Every picture stays out; everything else in the listing below is to be returned exactly.

Given information:
= Beginning of Section =

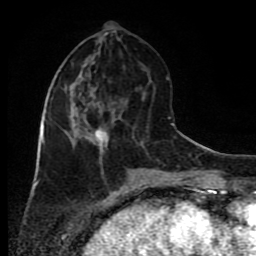
Breast MRI (dynamic contrast-enhanced), one axial slice. Slice 34 of 80 in the series (ordered by position). Cropped to one breast. Dynamic contrast-enhanced series, time point 2 of 9 at this slice position (early post-contrast). 1.5 T. TE 4.2 ms, TR 7 ms. 256 × 256 image matrix. Female patient.
Annotated regions visible in this slice (semi-automatically segmented with operator editing):
- enhancing-tissue mask used for the functional tumour volume (all voxels passing the contrast-enhancement thresholds inside the analysis volume; usually the tumour): bounding box (x1, y1, x2, y2) in pixels: (45, 78, 115, 156)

= End of Section =

Your response:
Breast MRI (dynamic contrast-enhanced), one axial slice. Slice 34 of 80 in the series (ordered by position). Cropped to one breast. Dynamic contrast-enhanced series, time point 2 of 9 at this slice position (early post-contrast). 1.5 T. TE 4.2 ms, TR 7 ms. 256 × 256 image matrix. Female patient.
Annotated regions visible in this slice (semi-automatically segmented with operator editing):
- enhancing-tissue mask used for the functional tumour volume (all voxels passing the contrast-enhancement thresholds inside the analysis volume; usually the tumour): bounding box (x1, y1, x2, y2) in pixels: (45, 78, 115, 156)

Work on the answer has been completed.